The traditional behavior for backing up a filesystem is to back it up daily or weekly. This means in the event of failure the filesystem on recovery will be out of sync with the database by at least one day.

So by having the images in the database only one backup program is required and in the event of failure only one recovery procedure is needed.

Another advantage that can be seen comes when using some of the more advanced database features such as standby databases and replication. Images are automatically replicated if the advanced replication option is used, and for disaster recovery situations, image data is automatically transferred to a standby database.

The Oracle database is designed to handle backing up and recovering very large volumes of data. Using RMAN, incremental backups ensure only the changed blocks are backed up. Backup and recovery can be done in parallel. The database supports full rollback. Recovery is done until the last committed transaction, meaning no data is lost. This is important as it ensures that when the database is recovered all multimedia and associated metadata match. If a filesystem was used to store the multimedia and a database to store the metadata, when failure occurs it becomes possible for the metadata to become out of sync with the files recovered on the filesystem.

Though the latest generation of SANs can do high volume and high-speed backups of data, there is still no way to guarantee complete consistency between the database on the SAN. With changes in technology, a number of SANs now support real-time block level replication and can ensure consistency. This capability is vendor and database specific.

Integration

All the data is in one location. The digital image becomes an object and can be accessed using the one query. Client server and web applications can access the one image and retrieve its associated metadata using the one SQL statement. Image management is also subject to the same transactional rules as relational data. Using PLSQL and/or Java, the one query can access a variety of multimedia types in the one query. For example, a photo with its associated metadata and video can be retrieved in the one simple query. It's also possible to do a query that not only retrieves the metadata, but also performs a spatial query to do analysis of it.

The simplistic nature of these highly complex tasks makes it a powerful option to use.

Extensibility

An image stored in the database can be indexed. If an image is a document it can be thematically searched and gists (summaries) can be extracted from it.

An image can be converted from one format to another. Metadata can be extracted from it. It can be copied, re-sized, and the image quality controlled.

Flexibility

When it comes to managing and controlling the images in the database, the Oracle database offers the greatest in flexibility. Sets of images can be deleted, updated, or copied as easy as it is to write a query.

Images can be linked together and metadata can be easily attached to them.

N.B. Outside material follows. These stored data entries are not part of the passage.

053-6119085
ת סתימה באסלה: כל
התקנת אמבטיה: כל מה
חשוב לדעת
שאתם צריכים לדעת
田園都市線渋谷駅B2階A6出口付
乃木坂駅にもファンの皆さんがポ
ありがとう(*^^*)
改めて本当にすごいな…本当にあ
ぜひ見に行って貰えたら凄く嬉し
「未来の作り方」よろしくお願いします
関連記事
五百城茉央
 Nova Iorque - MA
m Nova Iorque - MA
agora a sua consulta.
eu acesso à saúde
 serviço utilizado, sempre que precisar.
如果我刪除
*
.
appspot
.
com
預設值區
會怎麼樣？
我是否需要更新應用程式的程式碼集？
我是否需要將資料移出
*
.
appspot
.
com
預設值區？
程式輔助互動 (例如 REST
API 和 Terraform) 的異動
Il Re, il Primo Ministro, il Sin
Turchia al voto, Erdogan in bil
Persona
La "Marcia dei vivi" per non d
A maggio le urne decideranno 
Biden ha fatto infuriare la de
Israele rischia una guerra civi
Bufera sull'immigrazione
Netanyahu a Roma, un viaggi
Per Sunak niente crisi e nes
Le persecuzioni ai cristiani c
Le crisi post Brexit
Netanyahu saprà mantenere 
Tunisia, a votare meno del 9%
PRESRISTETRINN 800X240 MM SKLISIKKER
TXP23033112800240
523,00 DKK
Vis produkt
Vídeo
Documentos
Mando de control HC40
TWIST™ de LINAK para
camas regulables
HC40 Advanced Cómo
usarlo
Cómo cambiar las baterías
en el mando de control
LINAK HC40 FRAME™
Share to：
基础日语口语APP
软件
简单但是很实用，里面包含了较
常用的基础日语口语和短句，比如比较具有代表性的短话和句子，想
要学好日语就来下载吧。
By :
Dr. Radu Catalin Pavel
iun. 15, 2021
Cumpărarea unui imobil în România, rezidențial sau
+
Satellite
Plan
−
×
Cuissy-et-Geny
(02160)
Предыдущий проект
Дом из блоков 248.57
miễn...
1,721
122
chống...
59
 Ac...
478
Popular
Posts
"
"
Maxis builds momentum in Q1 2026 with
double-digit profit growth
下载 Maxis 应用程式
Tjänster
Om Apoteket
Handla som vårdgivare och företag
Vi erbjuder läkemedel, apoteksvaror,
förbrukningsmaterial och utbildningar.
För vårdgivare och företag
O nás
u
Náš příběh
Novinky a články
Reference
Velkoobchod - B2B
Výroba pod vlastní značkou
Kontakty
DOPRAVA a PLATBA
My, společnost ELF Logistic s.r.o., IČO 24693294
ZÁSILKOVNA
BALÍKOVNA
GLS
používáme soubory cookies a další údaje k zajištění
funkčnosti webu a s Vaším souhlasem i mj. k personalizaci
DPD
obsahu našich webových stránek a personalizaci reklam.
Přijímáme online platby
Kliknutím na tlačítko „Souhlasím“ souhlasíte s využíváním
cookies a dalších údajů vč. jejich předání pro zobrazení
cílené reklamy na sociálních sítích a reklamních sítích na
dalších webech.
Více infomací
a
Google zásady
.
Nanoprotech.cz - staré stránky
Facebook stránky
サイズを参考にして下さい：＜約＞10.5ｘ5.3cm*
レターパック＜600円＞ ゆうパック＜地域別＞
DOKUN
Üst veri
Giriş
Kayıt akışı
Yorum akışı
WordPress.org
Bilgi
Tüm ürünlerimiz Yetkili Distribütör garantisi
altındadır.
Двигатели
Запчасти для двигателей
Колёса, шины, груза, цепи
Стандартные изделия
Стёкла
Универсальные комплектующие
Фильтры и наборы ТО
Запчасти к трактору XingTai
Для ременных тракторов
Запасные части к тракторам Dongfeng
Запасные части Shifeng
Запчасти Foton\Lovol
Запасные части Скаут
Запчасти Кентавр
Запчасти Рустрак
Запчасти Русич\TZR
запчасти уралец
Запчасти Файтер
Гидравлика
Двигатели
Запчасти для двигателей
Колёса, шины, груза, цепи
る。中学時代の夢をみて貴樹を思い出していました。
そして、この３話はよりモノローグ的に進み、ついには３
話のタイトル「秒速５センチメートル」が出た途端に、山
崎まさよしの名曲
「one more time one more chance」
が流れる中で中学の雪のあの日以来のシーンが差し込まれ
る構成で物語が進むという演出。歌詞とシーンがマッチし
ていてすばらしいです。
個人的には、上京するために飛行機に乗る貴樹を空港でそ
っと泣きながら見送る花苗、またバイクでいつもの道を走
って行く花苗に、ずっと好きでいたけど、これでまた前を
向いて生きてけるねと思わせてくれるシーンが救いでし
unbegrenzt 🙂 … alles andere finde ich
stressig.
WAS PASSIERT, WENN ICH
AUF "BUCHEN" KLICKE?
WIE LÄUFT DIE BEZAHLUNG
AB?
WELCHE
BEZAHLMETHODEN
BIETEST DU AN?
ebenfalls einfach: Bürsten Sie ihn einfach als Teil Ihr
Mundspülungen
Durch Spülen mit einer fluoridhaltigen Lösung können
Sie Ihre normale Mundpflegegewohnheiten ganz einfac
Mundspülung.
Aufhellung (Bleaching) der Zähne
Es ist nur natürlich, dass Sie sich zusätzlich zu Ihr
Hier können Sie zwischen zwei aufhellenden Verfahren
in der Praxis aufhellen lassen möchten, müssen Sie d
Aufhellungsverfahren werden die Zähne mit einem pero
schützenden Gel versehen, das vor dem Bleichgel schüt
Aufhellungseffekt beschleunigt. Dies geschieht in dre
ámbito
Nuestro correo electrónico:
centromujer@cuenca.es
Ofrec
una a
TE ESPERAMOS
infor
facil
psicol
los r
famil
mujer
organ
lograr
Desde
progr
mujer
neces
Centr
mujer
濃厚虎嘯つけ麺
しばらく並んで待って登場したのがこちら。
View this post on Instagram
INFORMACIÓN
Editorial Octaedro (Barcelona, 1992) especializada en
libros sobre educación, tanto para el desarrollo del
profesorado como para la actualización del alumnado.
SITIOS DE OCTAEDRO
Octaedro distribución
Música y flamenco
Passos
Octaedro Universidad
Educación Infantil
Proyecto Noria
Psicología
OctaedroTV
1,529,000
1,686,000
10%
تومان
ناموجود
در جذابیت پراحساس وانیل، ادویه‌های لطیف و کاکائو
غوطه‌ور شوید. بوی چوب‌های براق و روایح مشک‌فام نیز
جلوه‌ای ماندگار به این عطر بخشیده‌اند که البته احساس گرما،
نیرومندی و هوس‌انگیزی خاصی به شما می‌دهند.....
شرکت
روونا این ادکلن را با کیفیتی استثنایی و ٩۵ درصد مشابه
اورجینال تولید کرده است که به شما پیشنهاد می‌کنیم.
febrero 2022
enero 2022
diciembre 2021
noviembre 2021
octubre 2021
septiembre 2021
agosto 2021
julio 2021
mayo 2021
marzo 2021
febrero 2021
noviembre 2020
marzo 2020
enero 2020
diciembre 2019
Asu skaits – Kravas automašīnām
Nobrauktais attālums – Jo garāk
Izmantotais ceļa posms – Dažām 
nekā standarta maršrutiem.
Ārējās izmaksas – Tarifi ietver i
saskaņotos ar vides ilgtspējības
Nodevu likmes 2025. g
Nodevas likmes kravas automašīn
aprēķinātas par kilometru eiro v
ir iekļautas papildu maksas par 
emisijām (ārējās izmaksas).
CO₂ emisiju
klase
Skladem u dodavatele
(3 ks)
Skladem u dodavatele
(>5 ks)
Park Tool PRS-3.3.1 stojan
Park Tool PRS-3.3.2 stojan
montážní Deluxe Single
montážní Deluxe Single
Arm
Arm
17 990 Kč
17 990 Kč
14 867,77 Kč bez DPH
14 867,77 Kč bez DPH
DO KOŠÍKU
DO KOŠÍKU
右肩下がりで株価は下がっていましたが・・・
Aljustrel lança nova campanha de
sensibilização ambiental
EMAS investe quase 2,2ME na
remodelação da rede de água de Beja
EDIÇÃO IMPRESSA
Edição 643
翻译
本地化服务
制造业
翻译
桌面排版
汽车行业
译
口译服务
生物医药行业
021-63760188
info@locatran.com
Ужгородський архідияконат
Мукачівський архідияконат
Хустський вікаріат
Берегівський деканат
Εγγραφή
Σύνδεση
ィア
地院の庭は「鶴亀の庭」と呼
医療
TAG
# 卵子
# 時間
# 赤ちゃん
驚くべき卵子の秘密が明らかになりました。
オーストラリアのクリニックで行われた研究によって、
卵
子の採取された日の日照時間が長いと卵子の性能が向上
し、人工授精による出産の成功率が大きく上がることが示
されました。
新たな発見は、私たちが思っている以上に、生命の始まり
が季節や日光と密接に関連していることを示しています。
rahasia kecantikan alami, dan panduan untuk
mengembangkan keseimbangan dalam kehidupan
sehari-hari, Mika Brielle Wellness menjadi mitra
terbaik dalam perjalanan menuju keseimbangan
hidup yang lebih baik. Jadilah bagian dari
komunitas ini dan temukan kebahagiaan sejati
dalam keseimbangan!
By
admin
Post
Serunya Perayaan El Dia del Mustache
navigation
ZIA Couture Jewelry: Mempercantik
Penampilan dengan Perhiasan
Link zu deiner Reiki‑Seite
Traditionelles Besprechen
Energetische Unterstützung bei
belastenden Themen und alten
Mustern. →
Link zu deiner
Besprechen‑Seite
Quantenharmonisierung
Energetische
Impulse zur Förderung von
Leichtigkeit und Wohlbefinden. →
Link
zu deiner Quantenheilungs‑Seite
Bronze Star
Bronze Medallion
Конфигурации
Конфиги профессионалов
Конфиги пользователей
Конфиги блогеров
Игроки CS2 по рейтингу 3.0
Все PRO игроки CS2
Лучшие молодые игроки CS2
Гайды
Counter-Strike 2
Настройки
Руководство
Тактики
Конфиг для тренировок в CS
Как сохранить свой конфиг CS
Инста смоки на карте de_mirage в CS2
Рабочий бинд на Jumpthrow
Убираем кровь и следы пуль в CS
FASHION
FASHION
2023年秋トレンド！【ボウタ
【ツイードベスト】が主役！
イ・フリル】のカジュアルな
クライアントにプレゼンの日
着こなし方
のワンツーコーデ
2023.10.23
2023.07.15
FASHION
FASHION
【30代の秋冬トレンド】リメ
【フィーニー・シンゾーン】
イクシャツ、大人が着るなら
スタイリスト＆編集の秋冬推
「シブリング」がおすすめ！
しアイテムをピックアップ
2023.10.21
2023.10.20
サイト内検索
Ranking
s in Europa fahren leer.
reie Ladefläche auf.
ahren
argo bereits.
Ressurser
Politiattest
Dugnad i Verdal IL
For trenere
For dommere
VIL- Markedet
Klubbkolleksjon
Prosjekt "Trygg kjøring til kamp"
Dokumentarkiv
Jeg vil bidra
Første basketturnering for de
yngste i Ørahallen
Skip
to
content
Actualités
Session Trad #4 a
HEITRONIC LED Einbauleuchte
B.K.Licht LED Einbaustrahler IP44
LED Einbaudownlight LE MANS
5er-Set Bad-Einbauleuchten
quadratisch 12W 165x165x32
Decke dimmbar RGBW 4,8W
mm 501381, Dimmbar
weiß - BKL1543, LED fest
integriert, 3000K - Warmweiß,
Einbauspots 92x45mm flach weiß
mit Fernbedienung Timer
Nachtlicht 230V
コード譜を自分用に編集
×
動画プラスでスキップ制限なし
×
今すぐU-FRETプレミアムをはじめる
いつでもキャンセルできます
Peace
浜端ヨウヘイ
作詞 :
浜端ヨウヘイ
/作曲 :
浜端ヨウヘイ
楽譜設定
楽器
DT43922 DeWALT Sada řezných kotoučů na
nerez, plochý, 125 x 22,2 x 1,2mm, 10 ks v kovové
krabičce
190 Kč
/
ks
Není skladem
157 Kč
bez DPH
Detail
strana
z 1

All data related to an image or set of images can logically co-exist.

This adds flexibility, which gives a DBA and developer greater control over managing and working with the images.

Features

The Oracle database has various built-in features, which when used makes it easier to manage and deliver multimedia:

  • The Oracle database can extract metadata from a number of multimedia types. The metadata is stored in XML format making it easier to manipulate and control. For images, metadata can also be saved back into it. Using Oracle's built-in XML handling capabilities, accessing the XML data is easily done.

  • Transportable tablespaces: Multimedia can be migrated en-masse by copying them to a transport tablespace and then moving this tablespace to the new location. This is useful when firewalls are involved. It also allows for the large scale copying of image databases.

  • Database links: Multimedia can be copied between databases directly using a database link.

  • Oracle supports streaming of videos directly from the database.

  • Photos can be processed within the database. They can be rotated, re-sized, watermarked, or translated from one type to another.

  • Embedded gateway: Web access, including multimedia loading and retrieval is simply done using the built-in HTTP gateway.